After months of preparing, planning and pivoting time and again, high school wrestling teams in the Boulder County area received the worst possible news from Boulder County Health on Tuesday.
Despite the Colorado High School Activities Association having secured approval from the Colorado Department of Public Health and Environment for variances that would allow winter sports — basketball, skiing, ice hockey, swim and dive, spirit and wrestling — to compete in Season B, wrestling did not receive approval from Boulder County Health and will not be allowed to compete in the St. Vrain Valley and Boulder Valley school districts.
So, why are other local teams allowed to compete in 2021 but the wrestlers can’t?
“While we fully support and encourage sports for both the physical and mental benefits, the very close contact and inability to mask while participating in wrestling make the sport high risk for transmission of COVID-19,” Chana Goussetis, a spokesperson for Boulder County Health, said.
At this time, Boulder County Health does not have a definitive answer as to whether all other Season B sports will receive approval or if any are still under consideration. Boulder County Health officials also gave no indication as to whether Colorado’s other local health organizations are considering a similar decision on wrestling or other Season B athletics. With approval of local public health officials, Season B sports are scheduled to begin practicing statewide on Jan. 18 and competition will commence on Jan. 25.
As for local wrestling teams like Monarch, which has a state-caliber lineup and an individual wrestler in senior Vince Cornella who would be going for a fourth straight state championship, Tuesday’s news was devastating. Now that their respective schools and districts technically don’t have wrestling programs for Season B, many local grapplers are scrambling in search of opportunities to join teams in neighboring school districts, where they would be eligible to compete per state law.
“I don’t want to knock down other sports but I don’t understand how you can do some and not others,” Monarch wrestling coach Ezra Paddock said. “When my AD called me to tell me the news, my mind went right away to thinking about how I could get my kids opportunities to wrestle. For all our guys, and especially Vince, it’s heartbreaking. We’re remaining hopeful that there’s some way, somehow, that we’ll still get a chance.”
If other school districts are forced to follow Boulder County Health’s example, the possibility remains that the wrestling season could be moved back to either Season C or Season D. Other prep sports in Colorado like football and basketball have already seen their seasons canceled or moved, restored or altered in order to exist throughout the ongoing saga that is athletics during the global pandemic.

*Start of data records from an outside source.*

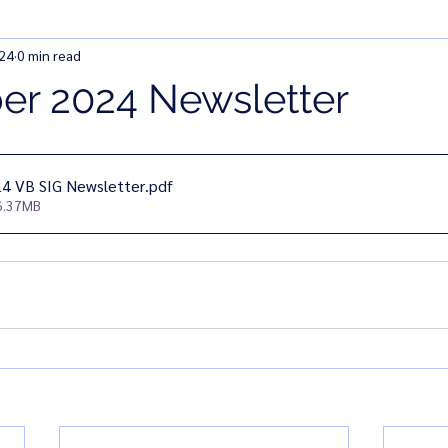
024
0 min read
r 2024 Newsletter
4 VB SIG Newsletter
.pdf
6.37MB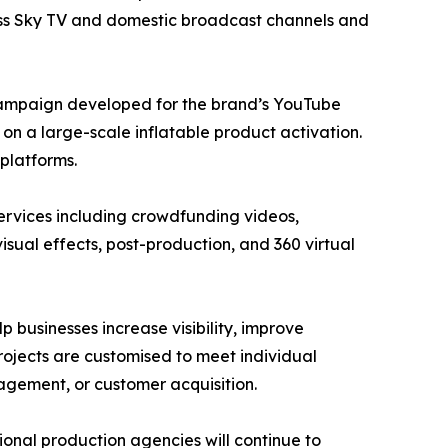
ross Sky TV and domestic broadcast channels and
campaign developed for the brand’s YouTube
n a large-scale inflatable product activation.
platforms.
ervices including crowdfunding videos,
isual effects, post-production, and 360 virtual
 businesses increase visibility, improve
ojects are customised to meet individual
agement, or customer acquisition.
sional production agencies will continue to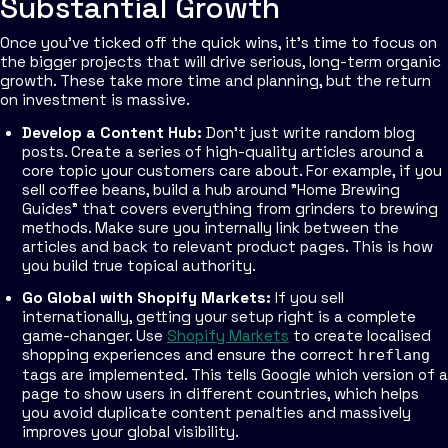
Substantial Growth
Once you've ticked off the quick wins, it’s time to focus on
the bigger projects that will drive serious, long-term organic
growth. These take more time and planning, but the return
on investment is massive.
Develop a Content Hub:
Don't just write random blog
posts. Create a series of high-quality articles around a
core topic your customers care about. For example, if you
sell coffee beans, build a hub around "Home Brewing
Guides" that covers everything from grinders to brewing
methods. Make sure you internally link between the
articles and back to relevant product pages. This is how
you build true topical authority.
Go Global with Shopify Markets:
If you sell
internationally, getting your setup right is a complete
game-changer. Use
Shopify Markets
to create localised
shopping experiences and ensure the correct
hreflang
tags are implemented. This tells Google which version of a
page to show users in different countries, which helps
you avoid duplicate content penalties and massively
improves your global visibility.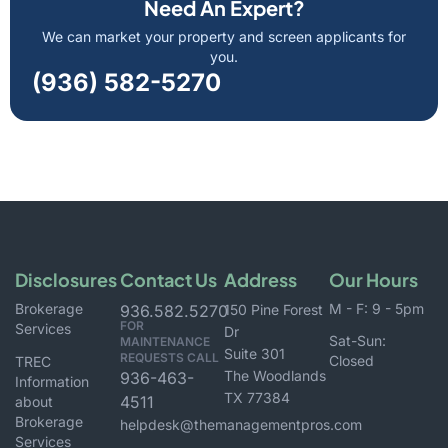
Need An Expert?
We can market your property and screen applicants for
you.
(936) 582-5270
Disclosures
Contact Us
Address
Our Hours
Brokerage
M - F: 9 - 5pm
936.582.5270
150 Pine Forest
FOR
Services
Dr
Sat-Sun:
MAINTENANCE
Suite 301
REQUESTS CALL
Closed
TREC
The Woodlands
936-463-
Information
TX 77384
4511
about
Brokerage
helpdesk@themanagementpros.com
Services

The ultimate fate of prep wrestling in Boulder County seemingly has yet to be determined. But at least for now, Tuesday’s decision has left many reeling.
“We know that public health officials have the safety of the community on their minds at all times, but it goes without saying that we are deeply saddened by the news and are mostly saddened for the lost opportunity for our St. Vrain student-athletes and coaches,” SVVSD district athletic director Chase McBride said. “Mostly, we are devastated for our seniors and it’s really an unfortunate time for them to be senior wrestlers. Our seniors and wrestling teams are valued, and we will continue to support them in all ways that we can.”